Der BFH hat seine bisherige Rechtsprechung eines Vorrangs von Flächen- bzw. Nutzungsschlüssel vor einem Umsatzschlüssel bei der Vorsteueraufteilung bestätigt. In den unterschiedlichen Nutzungszeiten drückt sich die Zuordnung einer Sporthalle und eines Sportplatzes zu den mit diesen ausgeführten Umsätzen aus, ist damit verwendungsbezogen und führt zu sachgerechteren Ergebnissen als der (unternehmensbezogene oder objektbezogene) Umsatzschlüssel. Eine Vorsteueraufteilung anhand des objektbezogenen Flächenschlüssels kam im Streitfall nicht in Betracht, weil dieser die getrennte Nutzung verschiedener feststehender Funktionsbereiche eines Gebäudes voraussetzt. Vorliegend ging es aber nicht um die gleichbleibende Nutzung verschiedener Funktionsbereiche, sondern um die zeitlich abwechselnde Nutzung derselben Gebäudeteile zu steuerfreien oder steuerpflichtigen Zwecken.
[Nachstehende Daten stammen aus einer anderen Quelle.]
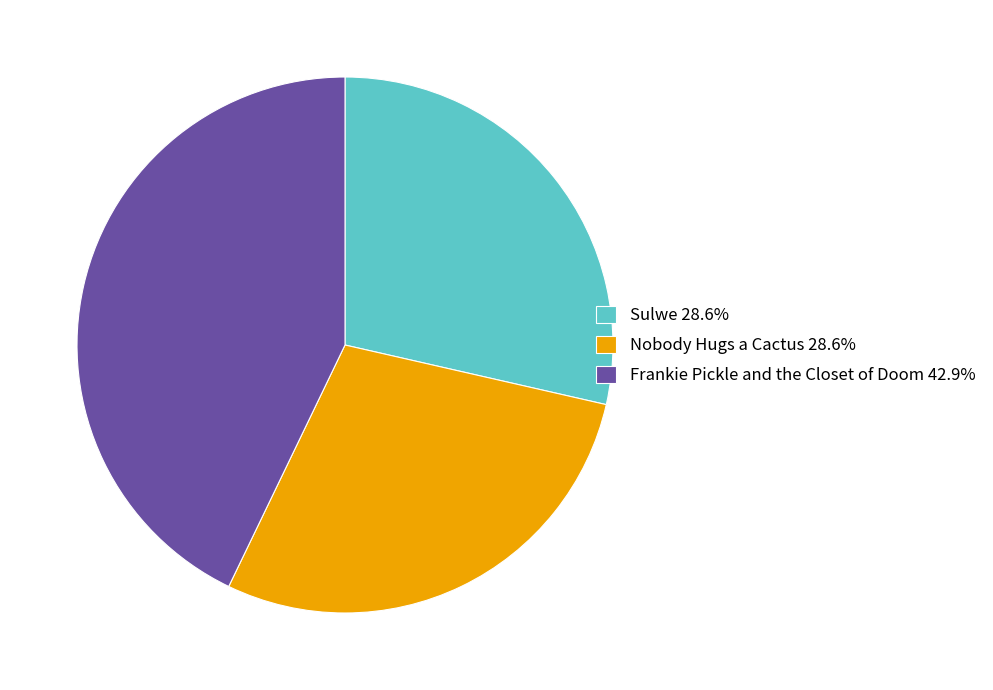

Combined, do Sulwe 28.6% and Frankie Pickle and the Closet of Doom 42.9% account for over 50%?

Yes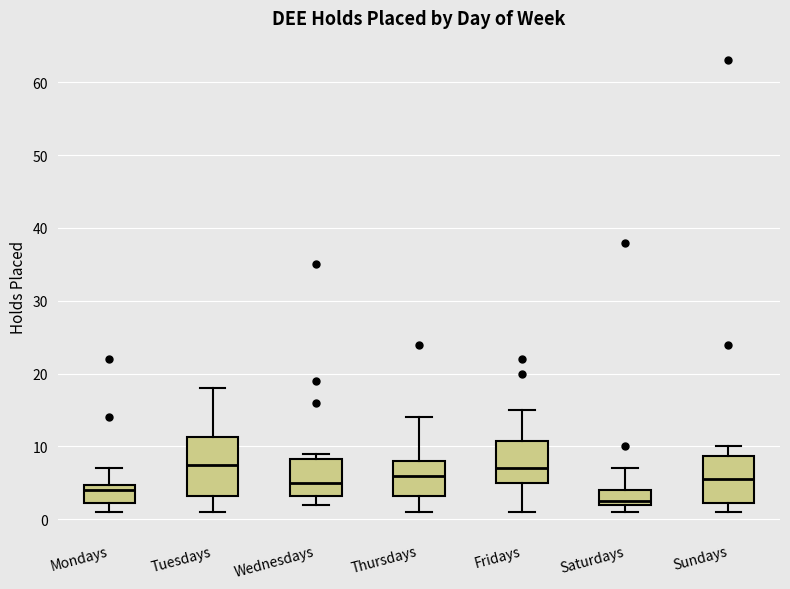

Reading left to right, transcribe this box plot: for each box, give where its median line is, the range the box spans, and where its two whiskers end, as read against the y-axis. The values are not printed on the chart, so give them approximately, as read against the axis.

Mondays: median 4, box 2 to 5, whiskers 1 to 7
Tuesdays: median 8, box 3 to 11, whiskers 1 to 18
Wednesdays: median 5, box 3 to 8, whiskers 2 to 9
Thursdays: median 6, box 3 to 8, whiskers 1 to 14
Fridays: median 7, box 5 to 11, whiskers 1 to 15
Saturdays: median 3, box 2 to 4, whiskers 1 to 7
Sundays: median 6, box 2 to 9, whiskers 1 to 10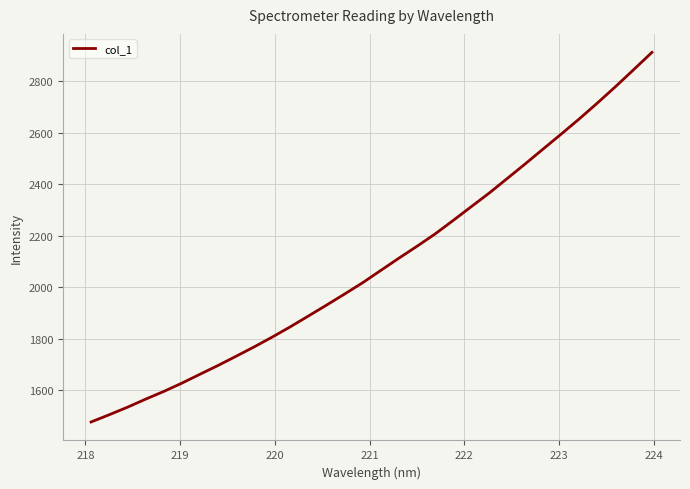

What is the average value?

2095.1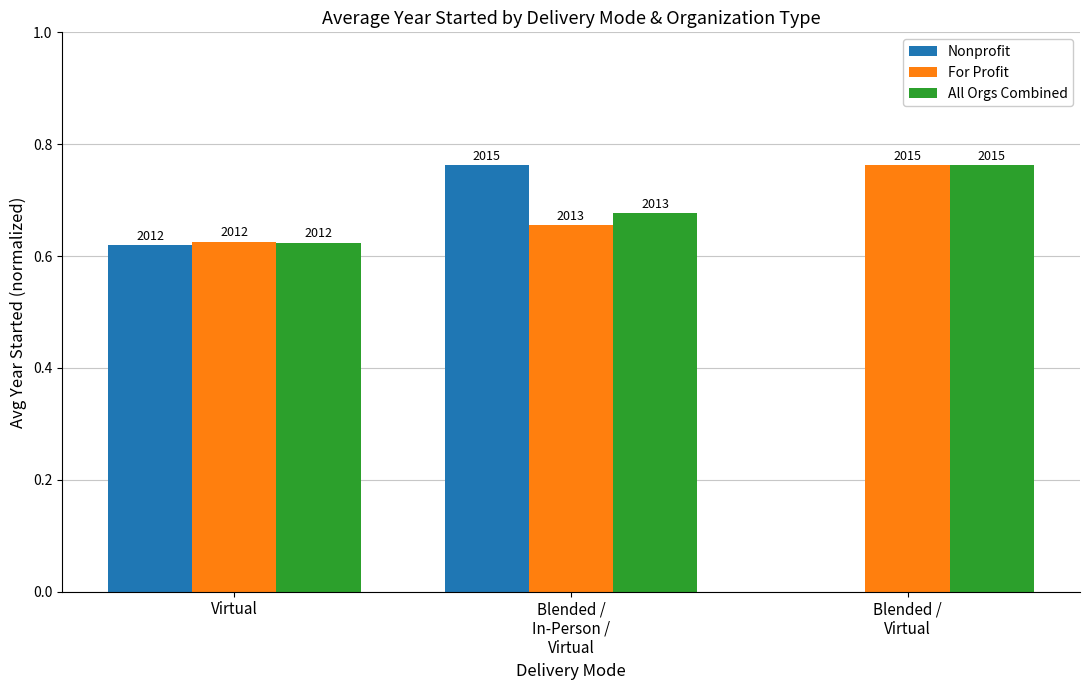

Between Virtual and Blended /
Virtual, which is larger?

Virtual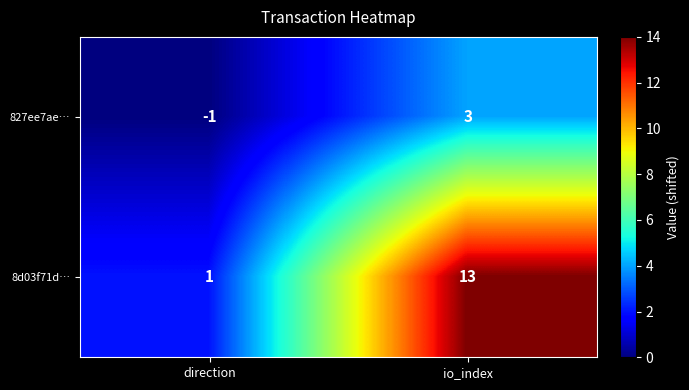

Reading left to right, extract all data points from this chart.

827ee7ae…: direction=-1	io_index=3
8d03f71d…: direction=1	io_index=13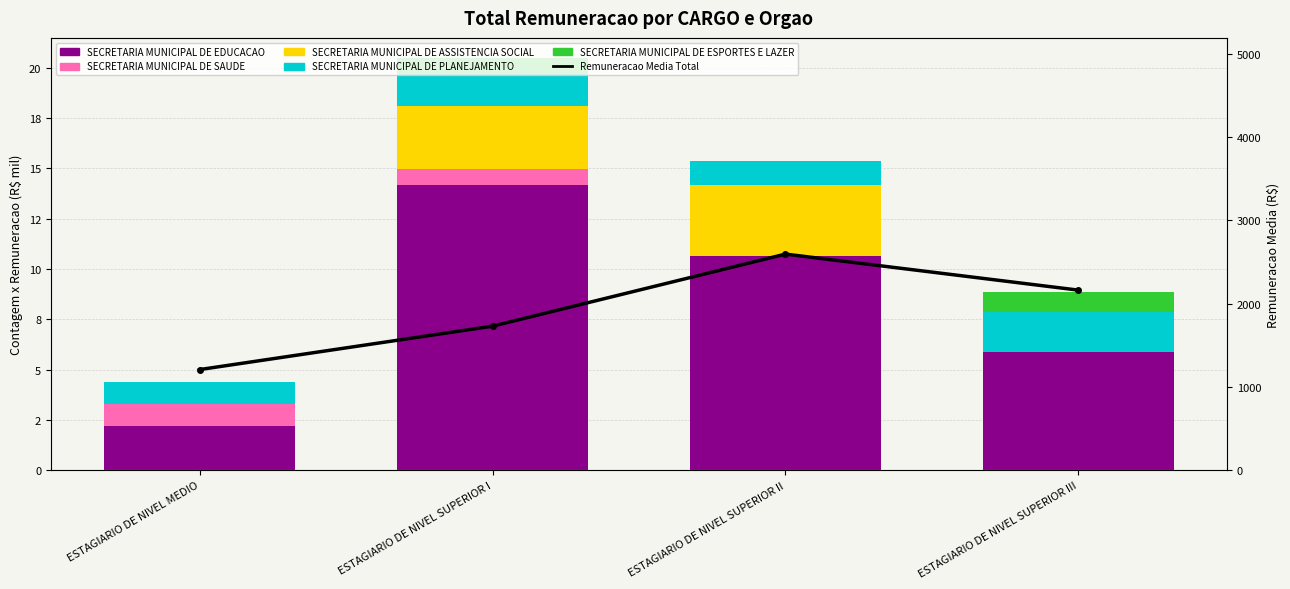

What is the sum of all SECRETARIA MUNICIPAL DE EDUCACAO values?

32.9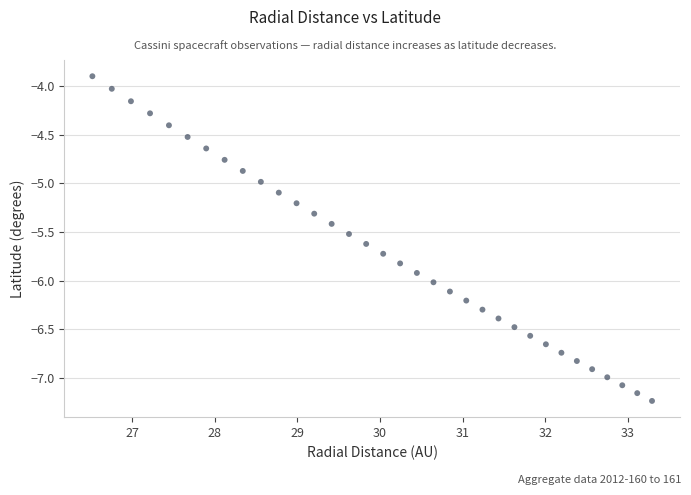

What is the range of X values (max minus min)?

6.8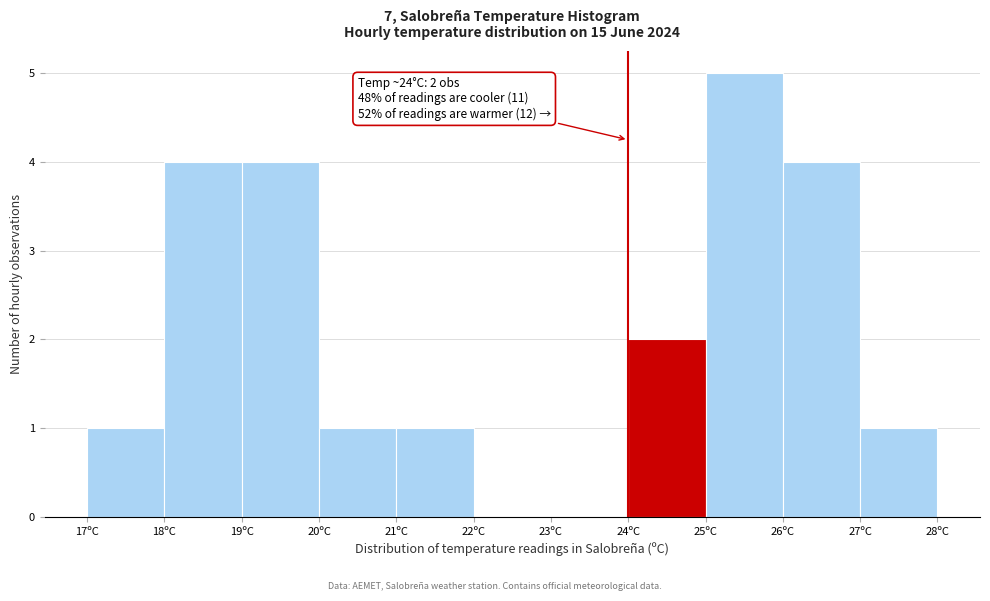

Which range on the x-axis has the tallest bar?

25 to 26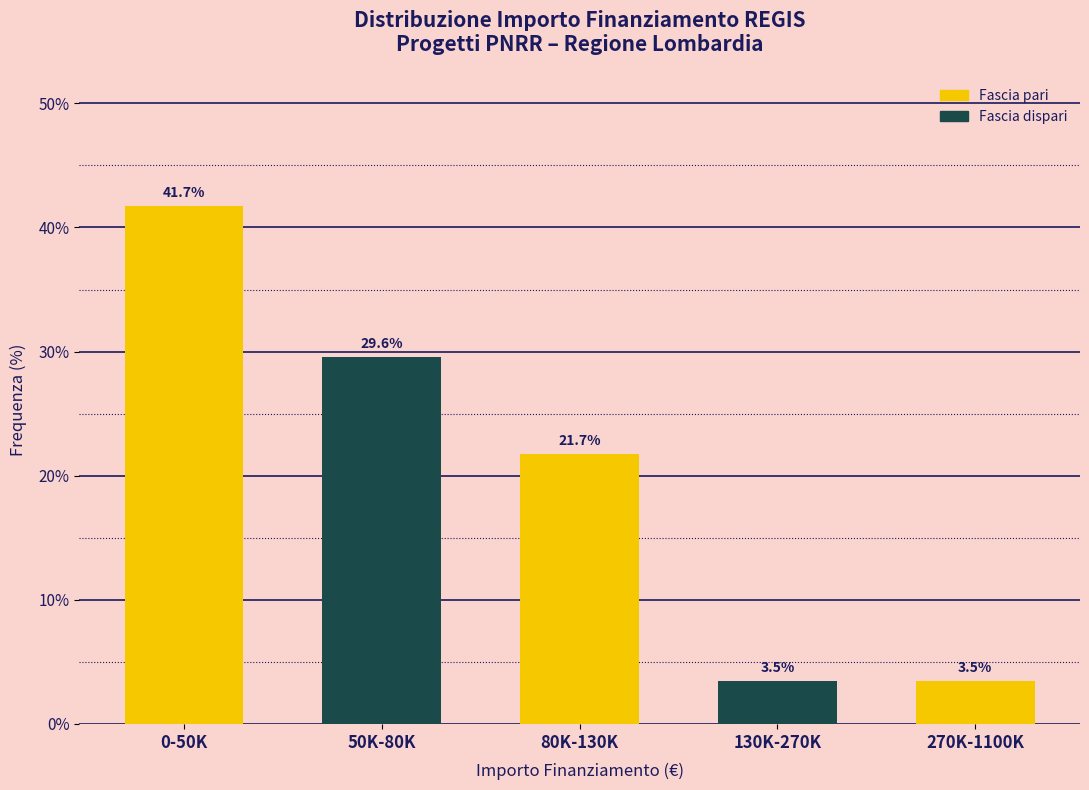

Reading right to left, what are all the values shown in this chart?

3.5	3.5	21.7	29.6	41.7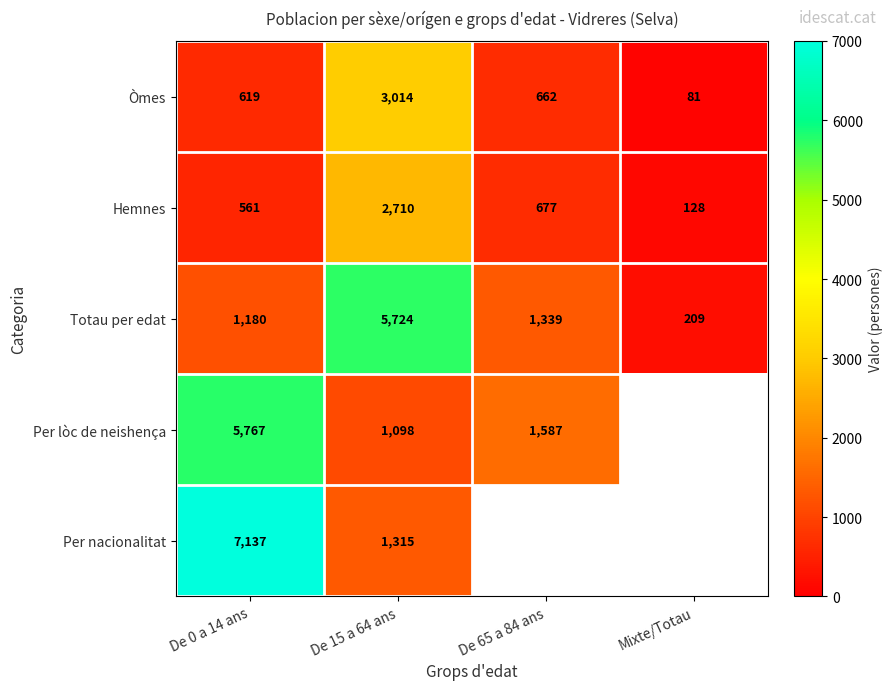

What is the average value of the Òmes series?

1094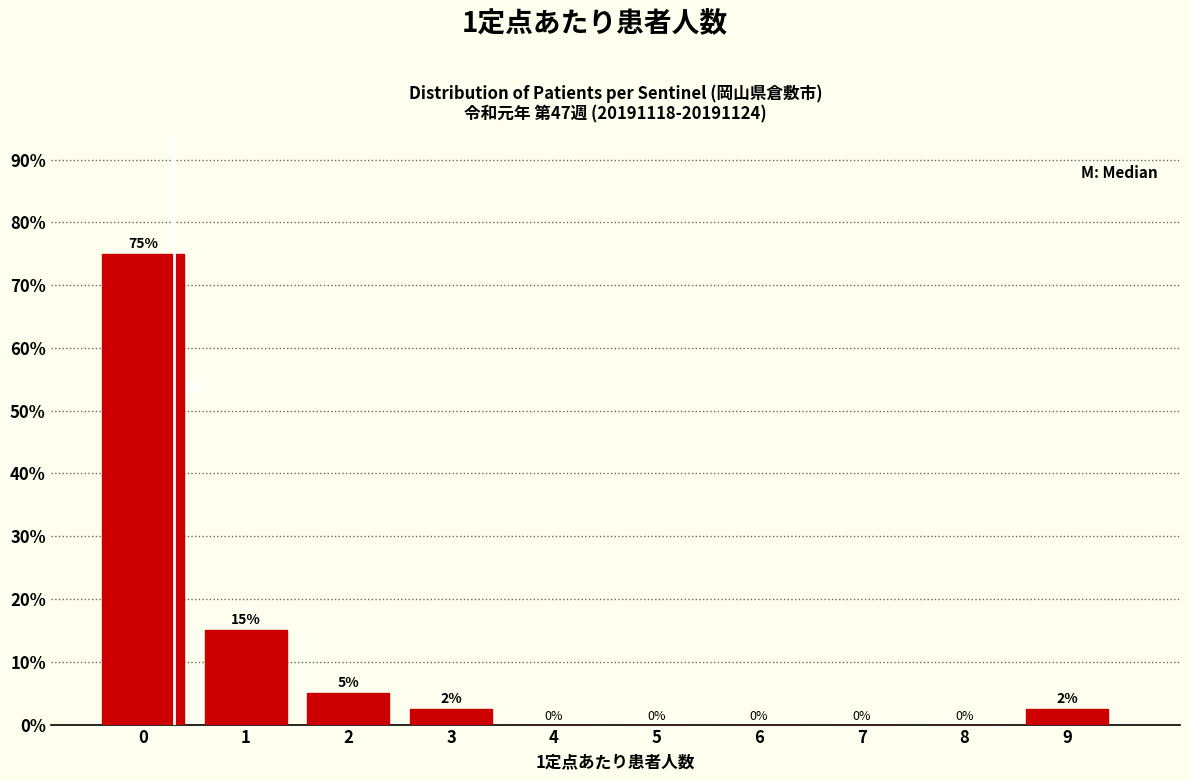

What is the sum of the values at 0 and 5?

75.0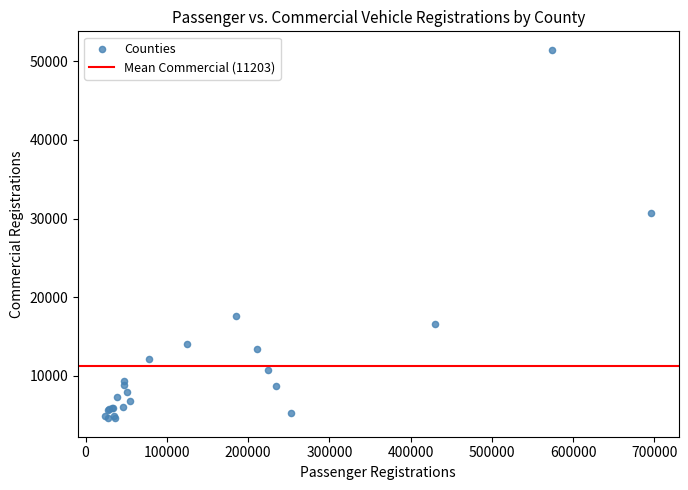

What Y value in the scatter plot is closest to 28028?

30723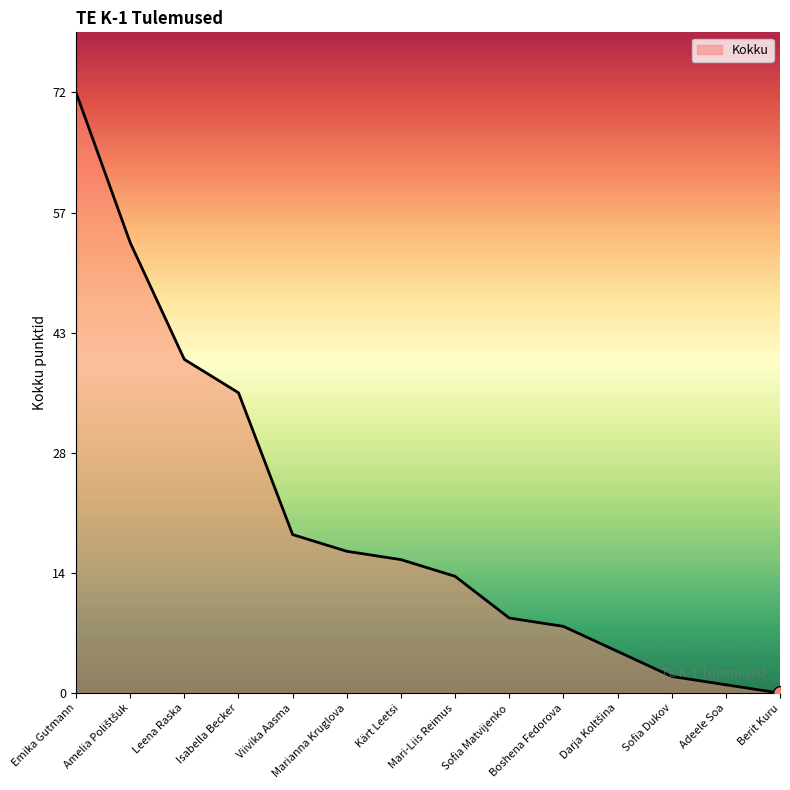

Is this an area chart (filled region under the line)?

Yes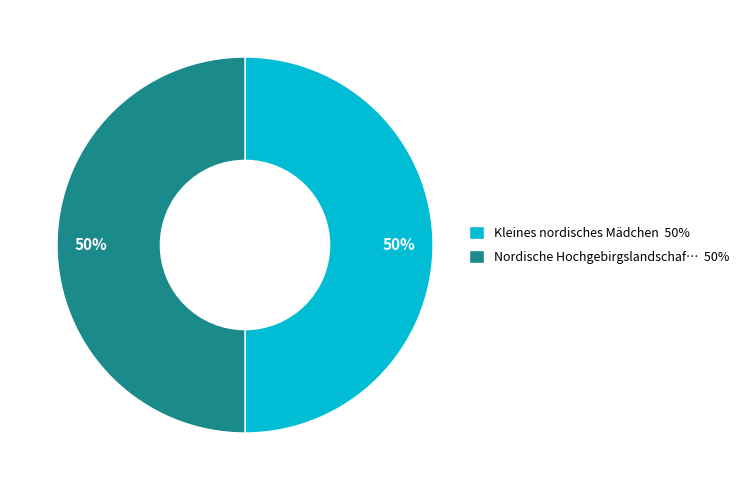

To the nearest percent, what is the average slice percentage?

50%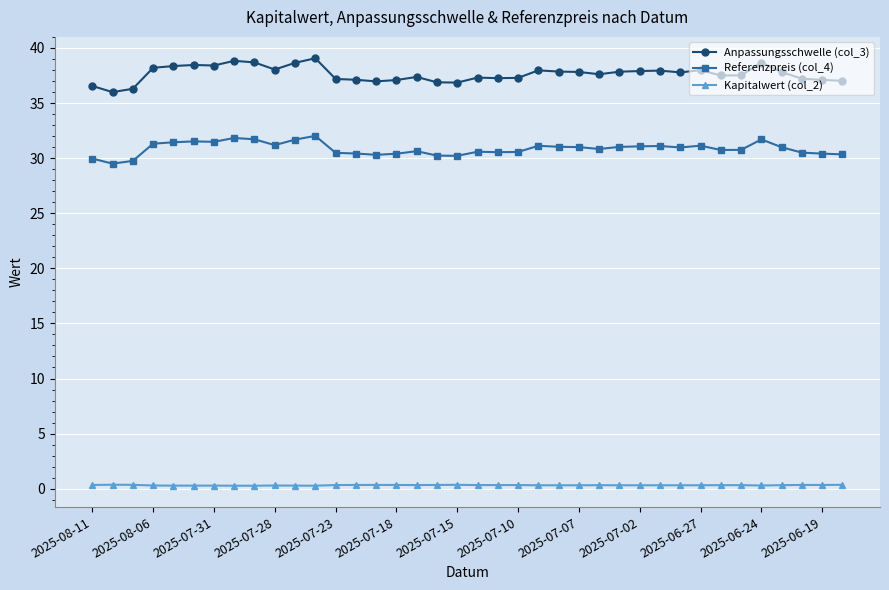

True or false: Anpassungsschwelle (col_3) and Referenzpreis (col_4) cross at least once.

False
In vergleichbaren Fällen eines gemischt genutzten Gebäudes, das insgesamt (nicht einzelne Nutzungsbereiche) sowohl für steuerfreie als auch steuerpflichtige Umsätze genutzt wird, sollte also bei der Vorsteueraufteilung regelmäßig auf die Nutzungszeiten und nicht auf die Umsatzerlöse, die mit der gemischten Nutzung erzielt werden, abgestellt werden.